The Philippine government is to send a high-level delegation to Hong Kong amid increasing public anger there over the deaths of eight citizens in the hijacking of a tourist bus in Manila.

Officials in both Beijing and Hong Kong have expressed concern over the handling of the seizure.

Government offices in Hong Kong are flying flags at half mast and all tours to the Philippines have been cancelled.

The Philippines has declared Wednesday a day of mourning in solidarity.

Philippine presidential spokesman Ricky Carandang has also appealed for calm following reports of apparent retaliatory actions against Filipinos.

"We understand the anger and the dismay over the people of Hong Kong but at the same time, we don't think it's right that our ordinary citizens who had nothing to do with this should be paying the price," he said.

'Can't accept this'

Philippine president Benigno Aquino has promised a "thorough investigation" into Monday's siege, which began when a former police officer, Rolando Mendoza, hijacked the bus carrying tourists in an apparent attempt to get his job back.

Nine passengers were freed in the course of the stand-off, but survivors and experts have criticised the police for being indecisive and slow in their handling of the hijacking.

In the last hour of the siege, police failed in an attempt to board the bus, being forced back by gunfire from the inside of the vehicle.

Almost one hour later, they managed to get on board the bus. The gunman was killed, and eight of the 15 passengers still on board were also dead.

"The Philippine government ... I can't accept this. Why did they do this to us?" said one of the survivors, identified as Mrs Leung. Her husband and two daughters were killed and her son is in intensive care.

"[The gunman] did not want to kill us. He only shot us after the negotiations failed," she told Cable News TV.

The police commander in the Philippine capital of Manila, Leocadio Santiago, has admitted that mistakes were made.

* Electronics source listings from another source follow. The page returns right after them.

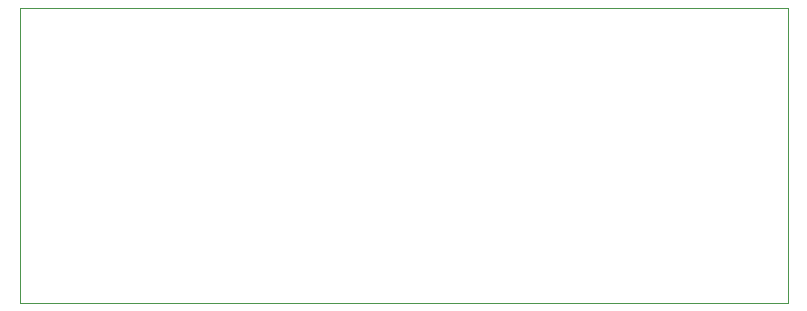
<source format=gbr>
%TF.GenerationSoftware,KiCad,Pcbnew,9.0.1*%
%TF.CreationDate,2025-05-19T19:35:20-05:00*%
%TF.ProjectId,n64_gamecat_rp2350b,6e36345f-6761-46d6-9563-61745f727032,rev?*%
%TF.SameCoordinates,Original*%
%TF.FileFunction,Legend,Bot*%
%TF.FilePolarity,Positive*%
%FSLAX46Y46*%
G04 Gerber Fmt 4.6, Leading zero omitted, Abs format (unit mm)*
G04 Created by KiCad (PCBNEW 9.0.1) date 2025-05-19 19:35:20*
%MOMM*%
%LPD*%
G01*
G04 APERTURE LIST*
%ADD10C,0.120000*%
G04 APERTURE END LIST*
D10*
%TO.C,U3*%
X101500000Y-130500000D02*
X166500000Y-130500000D01*
X101500000Y-155500000D02*
X101500000Y-130500000D01*
X166500000Y-130500000D02*
X166500000Y-155500000D01*
X166500000Y-155500000D02*
X101500000Y-155500000D01*
%TD*%
M02*

</source>
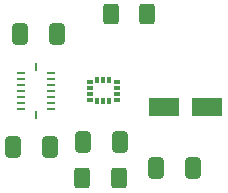
<source format=gbr>
%TF.GenerationSoftware,KiCad,Pcbnew,9.0.5*%
%TF.CreationDate,2025-12-11T06:09:59-03:00*%
%TF.ProjectId,dual IMU_module,6475616c-2049-44d5-955f-6d6f64756c65,rev?*%
%TF.SameCoordinates,Original*%
%TF.FileFunction,Paste,Top*%
%TF.FilePolarity,Positive*%
%FSLAX46Y46*%
G04 Gerber Fmt 4.6, Leading zero omitted, Abs format (unit mm)*
G04 Created by KiCad (PCBNEW 9.0.5) date 2025-12-11 06:09:59*
%MOMM*%
%LPD*%
G01*
G04 APERTURE LIST*
G04 Aperture macros list*
%AMRoundRect*
0 Rectangle with rounded corners*
0 $1 Rounding radius*
0 $2 $3 $4 $5 $6 $7 $8 $9 X,Y pos of 4 corners*
0 Add a 4 corners polygon primitive as box body*
4,1,4,$2,$3,$4,$5,$6,$7,$8,$9,$2,$3,0*
0 Add four circle primitives for the rounded corners*
1,1,$1+$1,$2,$3*
1,1,$1+$1,$4,$5*
1,1,$1+$1,$6,$7*
1,1,$1+$1,$8,$9*
0 Add four rect primitives between the rounded corners*
20,1,$1+$1,$2,$3,$4,$5,0*
20,1,$1+$1,$4,$5,$6,$7,0*
20,1,$1+$1,$6,$7,$8,$9,0*
20,1,$1+$1,$8,$9,$2,$3,0*%
G04 Aperture macros list end*
%ADD10RoundRect,0.250000X-1.050000X-0.550000X1.050000X-0.550000X1.050000X0.550000X-1.050000X0.550000X0*%
%ADD11RoundRect,0.250000X-0.412500X-0.650000X0.412500X-0.650000X0.412500X0.650000X-0.412500X0.650000X0*%
%ADD12RoundRect,0.250000X-0.400000X-0.625000X0.400000X-0.625000X0.400000X0.625000X-0.400000X0.625000X0*%
%ADD13RoundRect,0.250000X0.400000X0.625000X-0.400000X0.625000X-0.400000X-0.625000X0.400000X-0.625000X0*%
%ADD14RoundRect,0.062500X-0.275000X0.062500X-0.275000X-0.062500X0.275000X-0.062500X0.275000X0.062500X0*%
%ADD15RoundRect,0.062500X-0.062500X0.275000X-0.062500X-0.275000X0.062500X-0.275000X0.062500X0.275000X0*%
%ADD16RoundRect,0.250000X0.412500X0.650000X-0.412500X0.650000X-0.412500X-0.650000X0.412500X-0.650000X0*%
%ADD17R,0.600000X0.300000*%
%ADD18R,0.300000X0.600000*%
G04 APERTURE END LIST*
D10*
%TO.C,C6*%
X147490000Y-80740000D03*
X151090000Y-80740000D03*
%TD*%
D11*
%TO.C,C3*%
X140607500Y-83720000D03*
X143732500Y-83720000D03*
%TD*%
D12*
%TO.C,R1*%
X142950000Y-72940000D03*
X146050000Y-72940000D03*
%TD*%
D13*
%TO.C,R2*%
X143650000Y-86790000D03*
X140550000Y-86790000D03*
%TD*%
D14*
%TO.C,U1*%
X137890000Y-77910000D03*
X137890000Y-78410000D03*
X137890000Y-78910000D03*
X137890000Y-79410000D03*
X137890000Y-79910000D03*
X137890000Y-80410000D03*
X137890000Y-80910000D03*
D15*
X136627500Y-81422500D03*
D14*
X135365000Y-80910000D03*
X135365000Y-80410000D03*
X135365000Y-79910000D03*
X135365000Y-79410000D03*
X135365000Y-78910000D03*
X135365000Y-78410000D03*
X135365000Y-77910000D03*
D15*
X136627500Y-77397500D03*
%TD*%
D11*
%TO.C,C4*%
X146787500Y-85910000D03*
X149912500Y-85910000D03*
%TD*%
%TO.C,C1*%
X135227500Y-74620000D03*
X138352500Y-74620000D03*
%TD*%
D16*
%TO.C,C2*%
X137812500Y-84170000D03*
X134687500Y-84170000D03*
%TD*%
D17*
%TO.C,AC1*%
X141150000Y-78650000D03*
X141150000Y-79150000D03*
X141150000Y-79650000D03*
X141150000Y-80150000D03*
D18*
X141800000Y-80300000D03*
X142300000Y-80300000D03*
X142800000Y-80300000D03*
D17*
X143450000Y-80150000D03*
X143450000Y-79650000D03*
X143450000Y-79150000D03*
X143450000Y-78650000D03*
D18*
X142800000Y-78500000D03*
X142300000Y-78500000D03*
X141800000Y-78500000D03*
%TD*%
M02*

</source>
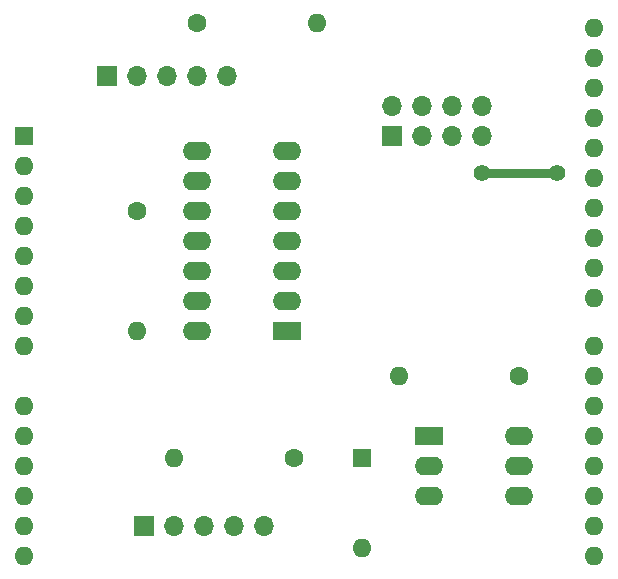
<source format=gbr>
%TF.GenerationSoftware,KiCad,Pcbnew,(5.1.6)-1*%
%TF.CreationDate,2021-11-10T22:47:38+01:00*%
%TF.ProjectId,carteExtensionMidi,63617274-6545-4787-9465-6e73696f6e4d,rev?*%
%TF.SameCoordinates,Original*%
%TF.FileFunction,Copper,L1,Top*%
%TF.FilePolarity,Positive*%
%FSLAX46Y46*%
G04 Gerber Fmt 4.6, Leading zero omitted, Abs format (unit mm)*
G04 Created by KiCad (PCBNEW (5.1.6)-1) date 2021-11-10 22:47:38*
%MOMM*%
%LPD*%
G01*
G04 APERTURE LIST*
%TA.AperFunction,ComponentPad*%
%ADD10O,1.600000X1.600000*%
%TD*%
%TA.AperFunction,ComponentPad*%
%ADD11R,1.600000X1.600000*%
%TD*%
%TA.AperFunction,ComponentPad*%
%ADD12O,1.700000X1.700000*%
%TD*%
%TA.AperFunction,ComponentPad*%
%ADD13R,1.700000X1.700000*%
%TD*%
%TA.AperFunction,ComponentPad*%
%ADD14C,1.600000*%
%TD*%
%TA.AperFunction,ComponentPad*%
%ADD15R,2.400000X1.600000*%
%TD*%
%TA.AperFunction,ComponentPad*%
%ADD16O,2.400000X1.600000*%
%TD*%
%TA.AperFunction,ViaPad*%
%ADD17C,1.400000*%
%TD*%
%TA.AperFunction,Conductor*%
%ADD18C,0.750000*%
%TD*%
G04 APERTURE END LIST*
D10*
%TO.P,A1,32*%
%TO.N,IRQ_nrF*%
X170180000Y-90555000D03*
%TO.P,A1,31*%
%TO.N,Net-(A1-Pad31)*%
X170180000Y-93095000D03*
D11*
%TO.P,A1,1*%
%TO.N,Net-(A1-Pad1)*%
X121920000Y-99695000D03*
D10*
%TO.P,A1,17*%
%TO.N,MIDI_IN_RX*%
X170180000Y-130175000D03*
%TO.P,A1,2*%
%TO.N,Net-(A1-Pad2)*%
X121920000Y-102235000D03*
%TO.P,A1,18*%
%TO.N,Net-(A1-Pad18)*%
X170180000Y-127635000D03*
%TO.P,A1,3*%
%TO.N,Net-(A1-Pad3)*%
X121920000Y-104775000D03*
%TO.P,A1,19*%
%TO.N,start*%
X170180000Y-125095000D03*
%TO.P,A1,4*%
%TO.N,3.3V*%
X121920000Y-107315000D03*
%TO.P,A1,20*%
%TO.N,out_s*%
X170180000Y-122555000D03*
%TO.P,A1,5*%
%TO.N,5V*%
X121920000Y-109855000D03*
%TO.P,A1,21*%
%TO.N,enable*%
X170180000Y-120015000D03*
%TO.P,A1,6*%
%TO.N,GND*%
X121920000Y-112395000D03*
%TO.P,A1,22*%
%TO.N,Net-(A1-Pad22)*%
X170180000Y-117475000D03*
%TO.P,A1,7*%
%TO.N,GND*%
X121920000Y-114935000D03*
%TO.P,A1,23*%
%TO.N,MIDI_OUT_TX*%
X170180000Y-113415000D03*
%TO.P,A1,8*%
%TO.N,Vinput*%
X121920000Y-117475000D03*
%TO.P,A1,24*%
%TO.N,CE_nrF*%
X170180000Y-110875000D03*
%TO.P,A1,9*%
%TO.N,DMX_TX*%
X121920000Y-122555000D03*
%TO.P,A1,25*%
%TO.N,CSN_nrF*%
X170180000Y-108335000D03*
%TO.P,A1,10*%
%TO.N,Net-(A1-Pad10)*%
X121920000Y-125095000D03*
%TO.P,A1,26*%
%TO.N,MOSI_nrF*%
X170180000Y-105795000D03*
%TO.P,A1,11*%
%TO.N,Net-(A1-Pad11)*%
X121920000Y-127635000D03*
%TO.P,A1,27*%
%TO.N,MISO_nrF*%
X170180000Y-103255000D03*
%TO.P,A1,12*%
%TO.N,PitchIn*%
X121920000Y-130175000D03*
%TO.P,A1,28*%
%TO.N,SCK_nrF*%
X170180000Y-100715000D03*
%TO.P,A1,13*%
%TO.N,VolumeIn_Adapt*%
X121920000Y-132715000D03*
%TO.P,A1,29*%
%TO.N,Net-(A1-Pad29)*%
X170180000Y-98175000D03*
%TO.P,A1,14*%
%TO.N,AnInR*%
X121920000Y-135255000D03*
%TO.P,A1,30*%
%TO.N,Net-(A1-Pad30)*%
X170180000Y-95635000D03*
%TO.P,A1,15*%
%TO.N,Net-(A1-Pad15)*%
X170180000Y-135255000D03*
%TO.P,A1,16*%
%TO.N,Net-(A1-Pad16)*%
X170180000Y-132715000D03*
%TD*%
D11*
%TO.P,D1,1*%
%TO.N,Net-(D1-Pad1)*%
X150495000Y-127000000D03*
D10*
%TO.P,D1,2*%
%TO.N,Net-(D1-Pad2)*%
X150495000Y-134620000D03*
%TD*%
D12*
%TO.P,J1,5*%
%TO.N,Net-(J1-Pad5)*%
X142240000Y-132715000D03*
%TO.P,J1,4*%
%TO.N,Net-(D1-Pad2)*%
X139700000Y-132715000D03*
%TO.P,J1,3*%
%TO.N,Net-(J1-Pad3)*%
X137160000Y-132715000D03*
%TO.P,J1,2*%
%TO.N,Net-(J1-Pad2)*%
X134620000Y-132715000D03*
D13*
%TO.P,J1,1*%
%TO.N,Net-(J1-Pad1)*%
X132080000Y-132715000D03*
%TD*%
%TO.P,J2,1*%
%TO.N,Net-(J2-Pad1)*%
X128905000Y-94615000D03*
D12*
%TO.P,J2,2*%
%TO.N,Net-(J2-Pad2)*%
X131445000Y-94615000D03*
%TO.P,J2,3*%
%TO.N,GND*%
X133985000Y-94615000D03*
%TO.P,J2,4*%
%TO.N,Net-(J2-Pad4)*%
X136525000Y-94615000D03*
%TO.P,J2,5*%
%TO.N,Net-(J2-Pad5)*%
X139065000Y-94615000D03*
%TD*%
D13*
%TO.P,J8,1*%
%TO.N,GND*%
X153035000Y-99695000D03*
D12*
%TO.P,J8,2*%
%TO.N,3.3V*%
X153035000Y-97155000D03*
%TO.P,J8,3*%
%TO.N,CE_nrF*%
X155575000Y-99695000D03*
%TO.P,J8,4*%
%TO.N,CSN_nrF*%
X155575000Y-97155000D03*
%TO.P,J8,5*%
%TO.N,SCK_nrF*%
X158115000Y-99695000D03*
%TO.P,J8,6*%
%TO.N,MOSI_nrF*%
X158115000Y-97155000D03*
%TO.P,J8,7*%
%TO.N,MISO_nrF*%
X160655000Y-99695000D03*
%TO.P,J8,8*%
%TO.N,IRQ_nrF*%
X160655000Y-97155000D03*
%TD*%
D14*
%TO.P,R1,1*%
%TO.N,Net-(D1-Pad1)*%
X144780000Y-127000000D03*
D10*
%TO.P,R1,2*%
%TO.N,Net-(J1-Pad2)*%
X134620000Y-127000000D03*
%TD*%
%TO.P,R2,2*%
%TO.N,3.3V*%
X153670000Y-120015000D03*
D14*
%TO.P,R2,1*%
%TO.N,MIDI_IN_RX*%
X163830000Y-120015000D03*
%TD*%
%TO.P,R3,1*%
%TO.N,Net-(J2-Pad2)*%
X131445000Y-106045000D03*
D10*
%TO.P,R3,2*%
%TO.N,5V*%
X131445000Y-116205000D03*
%TD*%
%TO.P,R4,2*%
%TO.N,Net-(R4-Pad2)*%
X146685000Y-90170000D03*
D14*
%TO.P,R4,1*%
%TO.N,Net-(J2-Pad4)*%
X136525000Y-90170000D03*
%TD*%
D15*
%TO.P,U1,1*%
%TO.N,Net-(D1-Pad1)*%
X156210000Y-125095000D03*
D16*
%TO.P,U1,4*%
%TO.N,GND*%
X163830000Y-130175000D03*
%TO.P,U1,2*%
%TO.N,Net-(D1-Pad2)*%
X156210000Y-127635000D03*
%TO.P,U1,5*%
%TO.N,MIDI_IN_RX*%
X163830000Y-127635000D03*
%TO.P,U1,3*%
%TO.N,Net-(U1-Pad3)*%
X156210000Y-130175000D03*
%TO.P,U1,6*%
%TO.N,Net-(U1-Pad6)*%
X163830000Y-125095000D03*
%TD*%
D15*
%TO.P,U2,1*%
%TO.N,MIDI_OUT_TX*%
X144145000Y-116205000D03*
D16*
%TO.P,U2,8*%
%TO.N,N/C*%
X136525000Y-100965000D03*
%TO.P,U2,2*%
%TO.N,MIDI_OUT_TX*%
X144145000Y-113665000D03*
%TO.P,U2,9*%
%TO.N,N/C*%
X136525000Y-103505000D03*
%TO.P,U2,3*%
%TO.N,Net-(U2-Pad3)*%
X144145000Y-111125000D03*
%TO.P,U2,10*%
%TO.N,N/C*%
X136525000Y-106045000D03*
%TO.P,U2,4*%
%TO.N,Net-(R4-Pad2)*%
X144145000Y-108585000D03*
%TO.P,U2,11*%
%TO.N,N/C*%
X136525000Y-108585000D03*
%TO.P,U2,5*%
%TO.N,Net-(U2-Pad3)*%
X144145000Y-106045000D03*
%TO.P,U2,12*%
%TO.N,N/C*%
X136525000Y-111125000D03*
%TO.P,U2,6*%
%TO.N,Net-(U2-Pad3)*%
X144145000Y-103505000D03*
%TO.P,U2,13*%
%TO.N,N/C*%
X136525000Y-113665000D03*
%TO.P,U2,7*%
%TO.N,GND*%
X144145000Y-100965000D03*
%TO.P,U2,14*%
%TO.N,5V*%
X136525000Y-116205000D03*
%TD*%
D17*
%TO.N,MISO_nrF*%
X160655000Y-102870000D03*
X167005000Y-102870000D03*
%TD*%
D18*
%TO.N,MISO_nrF*%
X160655000Y-102870000D02*
X167005000Y-102870000D01*
%TD*%
M02*

</source>
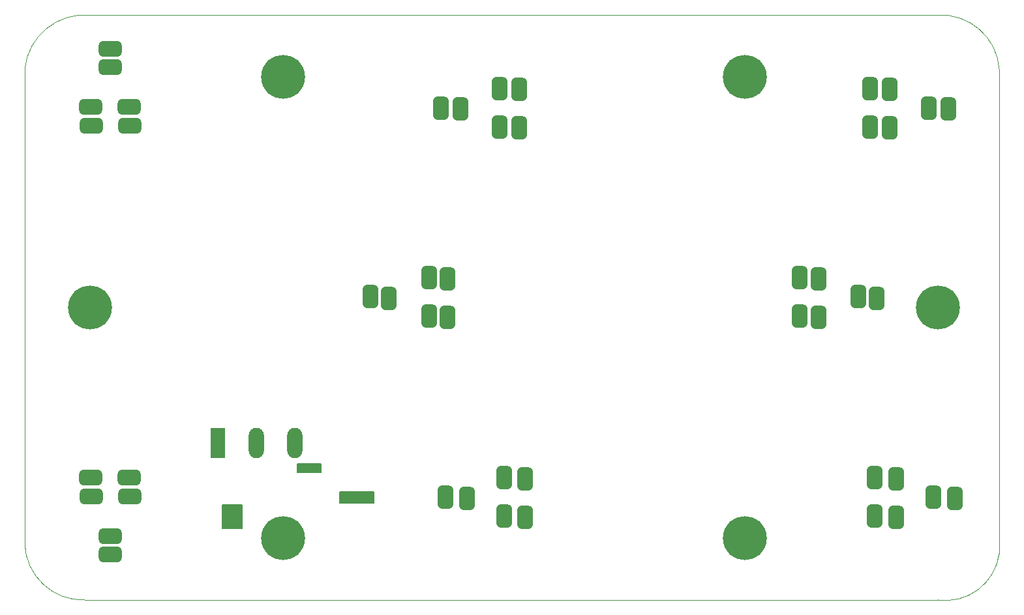
<source format=gbr>
%TF.GenerationSoftware,KiCad,Pcbnew,(6.0.7)*%
%TF.CreationDate,2022-11-15T13:11:22+02:00*%
%TF.ProjectId,Cell_Holder_Board_V2,43656c6c-5f48-46f6-9c64-65725f426f61,rev?*%
%TF.SameCoordinates,Original*%
%TF.FileFunction,Soldermask,Bot*%
%TF.FilePolarity,Negative*%
%FSLAX46Y46*%
G04 Gerber Fmt 4.6, Leading zero omitted, Abs format (unit mm)*
G04 Created by KiCad (PCBNEW (6.0.7)) date 2022-11-15 13:11:22*
%MOMM*%
%LPD*%
G01*
G04 APERTURE LIST*
G04 Aperture macros list*
%AMRoundRect*
0 Rectangle with rounded corners*
0 $1 Rounding radius*
0 $2 $3 $4 $5 $6 $7 $8 $9 X,Y pos of 4 corners*
0 Add a 4 corners polygon primitive as box body*
4,1,4,$2,$3,$4,$5,$6,$7,$8,$9,$2,$3,0*
0 Add four circle primitives for the rounded corners*
1,1,$1+$1,$2,$3*
1,1,$1+$1,$4,$5*
1,1,$1+$1,$6,$7*
1,1,$1+$1,$8,$9*
0 Add four rect primitives between the rounded corners*
20,1,$1+$1,$2,$3,$4,$5,0*
20,1,$1+$1,$4,$5,$6,$7,0*
20,1,$1+$1,$6,$7,$8,$9,0*
20,1,$1+$1,$8,$9,$2,$3,0*%
G04 Aperture macros list end*
%ADD10C,0.150000*%
%TA.AperFunction,Profile*%
%ADD11C,0.100000*%
%TD*%
%ADD12RoundRect,0.500000X0.500000X-1.000000X0.500000X1.000000X-0.500000X1.000000X-0.500000X-1.000000X0*%
%ADD13RoundRect,0.500000X-0.500000X1.000000X-0.500000X-1.000000X0.500000X-1.000000X0.500000X1.000000X0*%
%ADD14C,5.700000*%
%ADD15C,3.600000*%
%ADD16RoundRect,0.500000X-1.000000X-0.500000X1.000000X-0.500000X1.000000X0.500000X-1.000000X0.500000X0*%
%ADD17RoundRect,0.500000X1.000000X0.500000X-1.000000X0.500000X-1.000000X-0.500000X1.000000X-0.500000X0*%
%ADD18R,1.980000X3.960000*%
%ADD19O,1.980000X3.960000*%
G04 APERTURE END LIST*
D10*
X94742000Y-107061000D02*
X91694000Y-107061000D01*
X91694000Y-107061000D02*
X91694000Y-108204000D01*
X91694000Y-108204000D02*
X94742000Y-108204000D01*
X94742000Y-108204000D02*
X94742000Y-107061000D01*
G36*
X94742000Y-107061000D02*
G01*
X91694000Y-107061000D01*
X91694000Y-108204000D01*
X94742000Y-108204000D01*
X94742000Y-107061000D01*
G37*
X97155000Y-110744000D02*
X101600000Y-110744000D01*
X101600000Y-110744000D02*
X101600000Y-112141000D01*
X101600000Y-112141000D02*
X97155000Y-112141000D01*
X97155000Y-112141000D02*
X97155000Y-110744000D01*
G36*
X97155000Y-110744000D02*
G01*
X101600000Y-110744000D01*
X101600000Y-112141000D01*
X97155000Y-112141000D01*
X97155000Y-110744000D01*
G37*
X81915000Y-112395000D02*
X84455000Y-112395000D01*
X84455000Y-112395000D02*
X84455000Y-115443000D01*
X84455000Y-115443000D02*
X81915000Y-115443000D01*
X81915000Y-115443000D02*
X81915000Y-112395000D01*
G36*
X81915000Y-112395000D02*
G01*
X84455000Y-112395000D01*
X84455000Y-115443000D01*
X81915000Y-115443000D01*
X81915000Y-112395000D01*
G37*
D11*
X56278400Y-117520400D02*
G75*
G03*
X64028400Y-124770400I7563800J318200D01*
G01*
X182778400Y-118770400D02*
X182778400Y-55770400D01*
X174778400Y-124770402D02*
G75*
G03*
X182778400Y-118770400I1010310J6986252D01*
G01*
X64028400Y-124770400D02*
X174778400Y-124770400D01*
X174778400Y-48770400D02*
X64778400Y-48770400D01*
X64778401Y-48770393D02*
G75*
G03*
X56278400Y-55770400I-731671J-7772257D01*
G01*
X56278400Y-55770400D02*
X56278400Y-117520400D01*
X182778413Y-55770399D02*
G75*
G03*
X174778400Y-48770400I-7530713J-535101D01*
G01*
D12*
%TO.C,BT2*%
X101162800Y-85358600D03*
X108762800Y-82858600D03*
X108762800Y-87858600D03*
D13*
X156895800Y-82858600D03*
X164495800Y-85358600D03*
X156895800Y-87858600D03*
%TD*%
D12*
%TO.C,BT1*%
X120421400Y-58398400D03*
X120421400Y-63398400D03*
X112821400Y-60898400D03*
D13*
X168554400Y-63398400D03*
X168554400Y-58398400D03*
X176154400Y-60898400D03*
%TD*%
D14*
%TO.C,H4*%
X149778400Y-56770400D03*
D15*
X149778400Y-56770400D03*
%TD*%
D14*
%TO.C,H6*%
X64778400Y-86770400D03*
D15*
X64778400Y-86770400D03*
%TD*%
%TO.C,H2*%
X149778400Y-116770400D03*
D14*
X149778400Y-116770400D03*
%TD*%
D12*
%TO.C,BT3*%
X121246900Y-114029000D03*
X121246900Y-109029000D03*
X113646900Y-111529000D03*
D13*
X169379900Y-114029000D03*
X169379900Y-109029000D03*
X176979900Y-111529000D03*
%TD*%
D16*
%TO.C,BT4*%
X64897000Y-63144400D03*
X67397000Y-55544400D03*
X69897000Y-63144400D03*
D17*
X69897000Y-111277400D03*
X64897000Y-111277400D03*
X67397000Y-118877400D03*
%TD*%
D18*
%TO.C,J1*%
X81305400Y-104394000D03*
D19*
X86305400Y-104394000D03*
X91305400Y-104394000D03*
%TD*%
D14*
%TO.C,H1*%
X89778400Y-116770400D03*
D15*
X89778400Y-116770400D03*
%TD*%
D14*
%TO.C,H3*%
X174778400Y-86770400D03*
D15*
X174778400Y-86770400D03*
%TD*%
D14*
%TO.C,H5*%
X89778400Y-56770400D03*
D15*
X89778400Y-56770400D03*
%TD*%
D13*
%TO.C,BT7*%
X117881400Y-58318400D03*
X117881400Y-63318400D03*
X110281400Y-60818400D03*
D12*
X166014400Y-58318400D03*
X166014400Y-63318400D03*
X173614400Y-60818400D03*
%TD*%
D17*
%TO.C,BT5*%
X64833000Y-60718700D03*
X67333000Y-53118700D03*
X69833000Y-60718700D03*
D16*
X67333000Y-116451700D03*
X64833000Y-108851700D03*
X69833000Y-108851700D03*
%TD*%
D13*
%TO.C,BT6*%
X110878300Y-111381400D03*
X118478300Y-113881400D03*
X118478300Y-108881400D03*
D12*
X166611300Y-108881400D03*
X174211300Y-111381400D03*
X166611300Y-113881400D03*
%TD*%
D13*
%TO.C,BT8*%
X103550400Y-85558000D03*
X111150400Y-88058000D03*
X111150400Y-83058000D03*
D12*
X166883400Y-85558000D03*
X159283400Y-83058000D03*
X159283400Y-88058000D03*
%TD*%
M02*

</source>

"We saw some obvious shortcomings in terms of capability and tactics used, or the procedure employed and we are now going to investigate this," he told a local television station.


Officials in both China and Hong Kong are also seeking answers.

"We demand that the Philippine authorities conduct a detailed and comprehensive investigation on the incident. They must provide a full account to us as soon as possible," Hong Kong Chief Executive Donald Tsang said.

Chinese Foreign Minister Yang Jiechi telephoned his Philippine counterpart, Alberto Romulo, to say China "was appalled" by the murders.

A "black" travel warning has been raised in Hong Kong, which urges all travel to the Philippines to be cancelled and calls on Hong Kong people in the Philippines to leave as soon as possible.

A high-level Philippine delegation headed by Mr Romulo will travel to Hong Kong in the next few days to explain what happened, a Philippine spokesman said.

Susanna Lau, general manager of Hong Thai Travel Services which had organised the tourists' trip, told the BBC that representatives had been sent to Manila to help the victims and their families.

She described police actions as disappointing, saying: "They could have done better to save all the lives, but no, we lost eight lives instead."